Wisconsin lawmakers want to end party primaries in Congressional races

A bipartisan group of Wisconsin lawmakers proposed a new kind of election system for Congressional races on Friday, arguing that the state’s existing system exacerbates partisanship and discourages compromise.

Currently in Wisconsin, the winners of party primaries compete in the general election. This bill proposes switching to “Final-Five” voting, which would require nonpartisan, single-ballot primaries in federal races. The top five candidates would then proceed to the general election, where voters would vote on ranked-choice ballots to determine a winner through an instant runoff. Last year, Alaska voters approved a similar “Top Four” measure by ballot initiative.

“Right now, members of Congress really don’t have the freedom to work in a bipartisan fashion because they can be taken out in a low-turnout party primary,” said state Sen. Jeff Smith, a Democrat from Eau Claire and co-sponsor of the bill.

Still, it would need to capture the support of a Republican-controlled Legislature to pass, and less than half the bill’s sponsors are from the GOP.

“It’s gonna be an uphill battle,” said state Sen. Dale Kooyenga, a Republican from Brookfield and co-sponsor of the bill.

Kooyenga told NBC News the current primary system gives voters “a two-dish buffet, which isn’t a much of a buffet,” and that this bill would instead elect lawmakers who can find common ground.

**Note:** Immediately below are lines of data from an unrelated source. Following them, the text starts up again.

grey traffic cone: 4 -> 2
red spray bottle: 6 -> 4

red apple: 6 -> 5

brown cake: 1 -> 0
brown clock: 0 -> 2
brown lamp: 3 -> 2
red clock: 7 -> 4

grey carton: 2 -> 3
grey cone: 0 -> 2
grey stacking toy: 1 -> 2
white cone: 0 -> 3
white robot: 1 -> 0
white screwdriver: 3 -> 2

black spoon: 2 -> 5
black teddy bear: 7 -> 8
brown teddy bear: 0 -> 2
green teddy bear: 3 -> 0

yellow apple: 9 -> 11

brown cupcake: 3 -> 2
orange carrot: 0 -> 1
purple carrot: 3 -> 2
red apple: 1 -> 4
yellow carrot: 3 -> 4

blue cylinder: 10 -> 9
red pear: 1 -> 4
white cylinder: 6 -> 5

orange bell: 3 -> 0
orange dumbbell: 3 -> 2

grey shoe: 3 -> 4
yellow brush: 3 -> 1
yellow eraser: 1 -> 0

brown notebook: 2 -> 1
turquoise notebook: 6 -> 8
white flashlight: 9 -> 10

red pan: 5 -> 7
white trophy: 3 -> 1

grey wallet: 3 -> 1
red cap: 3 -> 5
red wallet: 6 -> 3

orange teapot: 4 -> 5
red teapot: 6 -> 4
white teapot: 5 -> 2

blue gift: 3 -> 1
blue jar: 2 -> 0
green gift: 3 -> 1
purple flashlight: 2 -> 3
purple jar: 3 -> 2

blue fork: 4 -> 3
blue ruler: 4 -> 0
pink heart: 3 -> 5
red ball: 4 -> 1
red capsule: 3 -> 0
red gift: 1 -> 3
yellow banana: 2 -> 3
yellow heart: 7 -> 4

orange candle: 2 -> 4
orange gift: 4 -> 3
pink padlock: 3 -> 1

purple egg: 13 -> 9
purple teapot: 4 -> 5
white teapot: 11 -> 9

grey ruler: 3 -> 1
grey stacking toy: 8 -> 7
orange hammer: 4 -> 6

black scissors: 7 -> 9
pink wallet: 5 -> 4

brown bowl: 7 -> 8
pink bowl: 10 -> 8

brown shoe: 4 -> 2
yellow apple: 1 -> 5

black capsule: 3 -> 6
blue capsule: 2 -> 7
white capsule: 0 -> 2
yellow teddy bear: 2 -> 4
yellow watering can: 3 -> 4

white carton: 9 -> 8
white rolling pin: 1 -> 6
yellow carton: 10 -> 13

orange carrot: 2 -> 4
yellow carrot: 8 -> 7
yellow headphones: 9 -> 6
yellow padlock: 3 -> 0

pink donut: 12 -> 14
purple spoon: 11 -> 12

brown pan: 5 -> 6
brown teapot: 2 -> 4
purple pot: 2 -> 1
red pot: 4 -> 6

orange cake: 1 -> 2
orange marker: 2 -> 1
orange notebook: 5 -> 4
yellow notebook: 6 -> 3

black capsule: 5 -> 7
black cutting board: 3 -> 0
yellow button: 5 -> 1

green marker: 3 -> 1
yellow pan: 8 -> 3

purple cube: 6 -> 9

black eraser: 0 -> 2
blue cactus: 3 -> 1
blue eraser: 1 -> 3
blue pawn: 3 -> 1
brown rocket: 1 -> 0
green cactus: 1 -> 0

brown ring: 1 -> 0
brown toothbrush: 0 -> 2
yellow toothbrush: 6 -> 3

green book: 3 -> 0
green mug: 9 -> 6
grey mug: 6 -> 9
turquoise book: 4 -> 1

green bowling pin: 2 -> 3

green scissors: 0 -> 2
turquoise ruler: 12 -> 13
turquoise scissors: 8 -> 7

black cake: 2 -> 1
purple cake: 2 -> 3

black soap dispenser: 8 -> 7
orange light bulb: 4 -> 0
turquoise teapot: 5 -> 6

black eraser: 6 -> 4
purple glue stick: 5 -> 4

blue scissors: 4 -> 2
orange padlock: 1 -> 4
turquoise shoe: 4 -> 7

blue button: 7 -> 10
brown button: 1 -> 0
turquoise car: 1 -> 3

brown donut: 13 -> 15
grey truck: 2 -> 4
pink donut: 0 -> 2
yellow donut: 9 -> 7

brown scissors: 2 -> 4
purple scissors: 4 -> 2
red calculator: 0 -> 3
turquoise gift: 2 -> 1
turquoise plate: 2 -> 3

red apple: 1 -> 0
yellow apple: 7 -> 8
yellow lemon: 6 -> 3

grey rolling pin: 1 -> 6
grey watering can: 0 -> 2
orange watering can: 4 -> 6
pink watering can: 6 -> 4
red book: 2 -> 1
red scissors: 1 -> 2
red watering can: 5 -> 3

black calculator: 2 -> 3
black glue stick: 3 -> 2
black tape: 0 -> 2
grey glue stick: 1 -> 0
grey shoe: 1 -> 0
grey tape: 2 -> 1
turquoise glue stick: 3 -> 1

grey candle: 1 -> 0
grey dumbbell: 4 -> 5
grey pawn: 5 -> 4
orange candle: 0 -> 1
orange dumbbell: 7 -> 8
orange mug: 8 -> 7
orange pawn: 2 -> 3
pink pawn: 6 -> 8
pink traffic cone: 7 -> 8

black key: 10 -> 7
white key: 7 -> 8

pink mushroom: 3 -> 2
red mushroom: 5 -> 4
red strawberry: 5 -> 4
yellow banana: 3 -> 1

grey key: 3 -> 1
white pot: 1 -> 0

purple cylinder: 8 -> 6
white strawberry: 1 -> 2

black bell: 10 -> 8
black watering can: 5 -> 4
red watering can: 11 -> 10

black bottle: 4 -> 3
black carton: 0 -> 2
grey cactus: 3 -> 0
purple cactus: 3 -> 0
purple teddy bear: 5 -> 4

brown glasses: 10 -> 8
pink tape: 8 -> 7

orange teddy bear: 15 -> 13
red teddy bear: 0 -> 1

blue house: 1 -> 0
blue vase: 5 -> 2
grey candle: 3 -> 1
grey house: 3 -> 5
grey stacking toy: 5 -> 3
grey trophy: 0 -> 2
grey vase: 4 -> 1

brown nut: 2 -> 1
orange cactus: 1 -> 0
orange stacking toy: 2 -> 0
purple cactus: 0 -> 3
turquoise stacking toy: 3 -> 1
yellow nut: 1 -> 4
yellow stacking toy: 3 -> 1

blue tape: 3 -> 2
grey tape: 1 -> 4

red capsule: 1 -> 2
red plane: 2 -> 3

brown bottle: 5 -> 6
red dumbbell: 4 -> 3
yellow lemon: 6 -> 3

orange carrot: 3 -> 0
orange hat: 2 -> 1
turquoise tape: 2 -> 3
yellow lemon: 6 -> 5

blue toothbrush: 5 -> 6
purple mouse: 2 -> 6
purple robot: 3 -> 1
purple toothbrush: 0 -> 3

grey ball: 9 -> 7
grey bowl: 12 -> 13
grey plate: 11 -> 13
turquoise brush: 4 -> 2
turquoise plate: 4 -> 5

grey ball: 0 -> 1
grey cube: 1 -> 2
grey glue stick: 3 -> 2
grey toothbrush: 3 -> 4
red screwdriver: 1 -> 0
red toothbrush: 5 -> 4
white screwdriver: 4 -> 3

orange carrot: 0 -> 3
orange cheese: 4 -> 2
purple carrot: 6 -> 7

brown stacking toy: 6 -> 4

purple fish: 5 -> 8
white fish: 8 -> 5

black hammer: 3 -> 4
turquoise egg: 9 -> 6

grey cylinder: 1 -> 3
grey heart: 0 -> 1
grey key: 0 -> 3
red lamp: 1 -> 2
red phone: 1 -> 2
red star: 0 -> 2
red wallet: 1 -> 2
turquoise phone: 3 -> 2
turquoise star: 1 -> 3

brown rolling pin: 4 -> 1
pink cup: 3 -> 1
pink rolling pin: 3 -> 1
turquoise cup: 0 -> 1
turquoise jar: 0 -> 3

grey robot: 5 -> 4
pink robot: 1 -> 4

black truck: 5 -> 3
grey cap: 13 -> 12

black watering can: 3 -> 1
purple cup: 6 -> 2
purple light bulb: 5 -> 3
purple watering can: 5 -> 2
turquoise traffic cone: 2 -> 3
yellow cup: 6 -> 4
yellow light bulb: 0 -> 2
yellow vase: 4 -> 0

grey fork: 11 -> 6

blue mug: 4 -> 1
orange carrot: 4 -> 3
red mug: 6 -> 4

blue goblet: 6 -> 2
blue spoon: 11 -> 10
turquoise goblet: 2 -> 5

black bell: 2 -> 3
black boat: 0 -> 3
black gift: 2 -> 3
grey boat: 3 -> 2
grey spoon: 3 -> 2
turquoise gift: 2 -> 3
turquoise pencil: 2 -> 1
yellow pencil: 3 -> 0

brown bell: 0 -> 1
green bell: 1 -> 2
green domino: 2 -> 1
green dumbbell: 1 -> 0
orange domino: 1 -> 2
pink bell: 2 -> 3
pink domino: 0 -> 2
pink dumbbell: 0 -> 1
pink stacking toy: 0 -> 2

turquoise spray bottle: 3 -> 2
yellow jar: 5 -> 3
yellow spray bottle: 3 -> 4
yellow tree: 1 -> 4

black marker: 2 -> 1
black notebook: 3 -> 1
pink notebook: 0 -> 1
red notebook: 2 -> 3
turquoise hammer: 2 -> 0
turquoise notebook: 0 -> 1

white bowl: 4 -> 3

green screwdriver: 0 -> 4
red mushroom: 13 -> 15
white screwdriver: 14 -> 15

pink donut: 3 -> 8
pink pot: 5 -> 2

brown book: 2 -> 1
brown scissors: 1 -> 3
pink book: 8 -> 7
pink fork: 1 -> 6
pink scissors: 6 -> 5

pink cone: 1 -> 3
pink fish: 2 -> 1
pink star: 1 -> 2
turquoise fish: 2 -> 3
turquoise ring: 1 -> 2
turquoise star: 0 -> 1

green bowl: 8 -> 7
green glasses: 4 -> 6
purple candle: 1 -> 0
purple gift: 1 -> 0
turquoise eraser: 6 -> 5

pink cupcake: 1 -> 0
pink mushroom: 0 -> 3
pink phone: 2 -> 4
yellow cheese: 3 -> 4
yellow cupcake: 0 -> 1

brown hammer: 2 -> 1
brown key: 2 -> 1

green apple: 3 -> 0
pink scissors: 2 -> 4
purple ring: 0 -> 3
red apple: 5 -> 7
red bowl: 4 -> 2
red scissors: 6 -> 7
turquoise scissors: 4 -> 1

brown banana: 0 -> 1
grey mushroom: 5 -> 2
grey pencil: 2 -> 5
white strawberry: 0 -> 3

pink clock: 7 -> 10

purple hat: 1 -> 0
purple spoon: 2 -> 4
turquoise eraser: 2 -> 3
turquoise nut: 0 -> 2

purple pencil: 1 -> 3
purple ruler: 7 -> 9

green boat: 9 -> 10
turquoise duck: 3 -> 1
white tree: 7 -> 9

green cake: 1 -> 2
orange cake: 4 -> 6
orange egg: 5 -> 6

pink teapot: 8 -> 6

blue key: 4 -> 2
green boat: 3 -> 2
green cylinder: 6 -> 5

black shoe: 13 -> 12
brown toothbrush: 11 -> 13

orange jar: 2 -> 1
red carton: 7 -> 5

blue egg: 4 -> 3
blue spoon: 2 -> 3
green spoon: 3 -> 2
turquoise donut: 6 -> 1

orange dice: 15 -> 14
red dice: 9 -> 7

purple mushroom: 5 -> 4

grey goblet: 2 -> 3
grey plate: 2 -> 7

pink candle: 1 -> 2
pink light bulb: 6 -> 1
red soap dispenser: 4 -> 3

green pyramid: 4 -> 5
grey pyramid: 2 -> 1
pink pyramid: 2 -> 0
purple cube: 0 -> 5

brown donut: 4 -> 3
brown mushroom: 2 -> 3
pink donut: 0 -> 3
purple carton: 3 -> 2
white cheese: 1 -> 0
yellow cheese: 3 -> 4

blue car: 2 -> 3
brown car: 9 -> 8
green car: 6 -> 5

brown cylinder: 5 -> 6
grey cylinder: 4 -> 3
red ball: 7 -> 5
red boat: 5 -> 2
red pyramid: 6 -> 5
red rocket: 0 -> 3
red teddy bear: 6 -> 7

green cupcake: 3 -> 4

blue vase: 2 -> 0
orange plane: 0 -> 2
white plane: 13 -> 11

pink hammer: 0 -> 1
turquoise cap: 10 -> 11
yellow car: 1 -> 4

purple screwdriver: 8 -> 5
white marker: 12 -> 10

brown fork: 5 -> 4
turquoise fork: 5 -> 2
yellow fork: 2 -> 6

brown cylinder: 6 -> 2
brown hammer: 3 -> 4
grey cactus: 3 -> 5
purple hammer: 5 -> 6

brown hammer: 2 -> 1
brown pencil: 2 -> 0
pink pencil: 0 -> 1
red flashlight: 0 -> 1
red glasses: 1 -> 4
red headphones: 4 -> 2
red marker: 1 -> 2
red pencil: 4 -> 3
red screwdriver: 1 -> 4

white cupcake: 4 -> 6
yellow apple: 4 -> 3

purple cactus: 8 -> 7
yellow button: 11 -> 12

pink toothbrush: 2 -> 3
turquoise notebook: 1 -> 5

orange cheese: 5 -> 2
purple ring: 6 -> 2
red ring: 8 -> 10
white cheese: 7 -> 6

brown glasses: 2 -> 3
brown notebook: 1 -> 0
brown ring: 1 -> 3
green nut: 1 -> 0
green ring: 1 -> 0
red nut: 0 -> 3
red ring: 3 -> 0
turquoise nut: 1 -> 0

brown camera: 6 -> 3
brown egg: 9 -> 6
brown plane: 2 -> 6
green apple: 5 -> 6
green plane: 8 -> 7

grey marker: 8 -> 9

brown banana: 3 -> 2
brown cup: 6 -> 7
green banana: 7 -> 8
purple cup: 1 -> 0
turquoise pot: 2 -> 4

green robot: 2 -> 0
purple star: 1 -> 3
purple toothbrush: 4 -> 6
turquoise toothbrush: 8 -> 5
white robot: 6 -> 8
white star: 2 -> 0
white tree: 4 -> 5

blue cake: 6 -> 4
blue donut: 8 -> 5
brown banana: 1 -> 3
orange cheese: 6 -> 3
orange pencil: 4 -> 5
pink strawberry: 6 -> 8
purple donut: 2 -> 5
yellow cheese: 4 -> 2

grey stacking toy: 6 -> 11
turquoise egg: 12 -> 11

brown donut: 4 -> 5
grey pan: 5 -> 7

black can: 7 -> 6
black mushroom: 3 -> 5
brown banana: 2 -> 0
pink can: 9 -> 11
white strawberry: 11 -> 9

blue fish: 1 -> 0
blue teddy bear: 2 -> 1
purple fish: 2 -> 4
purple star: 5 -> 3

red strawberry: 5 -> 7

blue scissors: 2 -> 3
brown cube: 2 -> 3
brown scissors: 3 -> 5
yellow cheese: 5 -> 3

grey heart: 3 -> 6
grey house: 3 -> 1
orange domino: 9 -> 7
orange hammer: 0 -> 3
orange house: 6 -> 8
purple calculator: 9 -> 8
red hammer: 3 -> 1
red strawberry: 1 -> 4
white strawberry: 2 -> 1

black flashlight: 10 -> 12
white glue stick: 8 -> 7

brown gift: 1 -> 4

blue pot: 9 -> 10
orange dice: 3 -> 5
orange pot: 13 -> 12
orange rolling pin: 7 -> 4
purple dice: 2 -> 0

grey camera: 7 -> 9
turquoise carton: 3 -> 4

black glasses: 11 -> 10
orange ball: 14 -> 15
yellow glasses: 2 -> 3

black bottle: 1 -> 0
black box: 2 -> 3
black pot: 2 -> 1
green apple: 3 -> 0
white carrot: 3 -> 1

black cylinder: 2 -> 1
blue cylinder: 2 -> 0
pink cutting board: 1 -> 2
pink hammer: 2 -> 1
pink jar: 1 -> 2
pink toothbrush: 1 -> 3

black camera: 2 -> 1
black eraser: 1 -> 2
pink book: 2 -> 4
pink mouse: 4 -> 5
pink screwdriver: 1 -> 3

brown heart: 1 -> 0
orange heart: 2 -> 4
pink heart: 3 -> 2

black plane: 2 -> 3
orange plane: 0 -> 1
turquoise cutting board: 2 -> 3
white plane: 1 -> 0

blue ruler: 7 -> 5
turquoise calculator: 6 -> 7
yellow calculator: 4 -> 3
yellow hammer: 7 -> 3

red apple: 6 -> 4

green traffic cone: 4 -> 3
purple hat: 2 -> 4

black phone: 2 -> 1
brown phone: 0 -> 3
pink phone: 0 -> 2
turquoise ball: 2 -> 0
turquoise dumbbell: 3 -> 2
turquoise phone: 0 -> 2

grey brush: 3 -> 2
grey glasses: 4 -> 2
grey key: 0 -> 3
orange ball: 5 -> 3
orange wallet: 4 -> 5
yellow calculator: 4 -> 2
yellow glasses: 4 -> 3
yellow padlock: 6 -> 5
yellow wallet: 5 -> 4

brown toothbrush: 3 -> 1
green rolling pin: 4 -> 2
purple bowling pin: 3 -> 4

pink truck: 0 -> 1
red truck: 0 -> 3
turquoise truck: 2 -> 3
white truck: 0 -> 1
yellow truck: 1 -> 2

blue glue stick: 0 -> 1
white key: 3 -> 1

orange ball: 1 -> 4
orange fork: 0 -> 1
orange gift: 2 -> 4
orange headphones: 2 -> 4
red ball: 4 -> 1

“Policy making is often the art of compromise and deliberation and social media and a primary process is often the process of getting a quick hit, getting a quick blow, and looking like a fighter all the time,” he said.

Ranked-choice voting, which the bill employs for general elections, has grown in popularity in recent years.

Here’s how it works: Voters are asked to rank candidates in order of preference. A candidate must win a majority of the popular vote to win; if no candidate reaches that threshold when votes are first tabulated, the last place candidate is eliminated. Voters who ranked the last-place candidate as their first choice then have their votes recast for their second-choice candidate, if they listed it. The process repeats, and the results are re-tabulated, until one candidate has won a majority of voter support.

Katherine Gehl, whose family founded a Wisconsin-based food distributor, is a key advocate oh the bill. In 2018, she co-founded Democracy Found, an organization dedicated solely to the measure’s passage. Andy Nunemaker, who hosted a fundraiser for former President Donald Trump in 2016, is also backing it.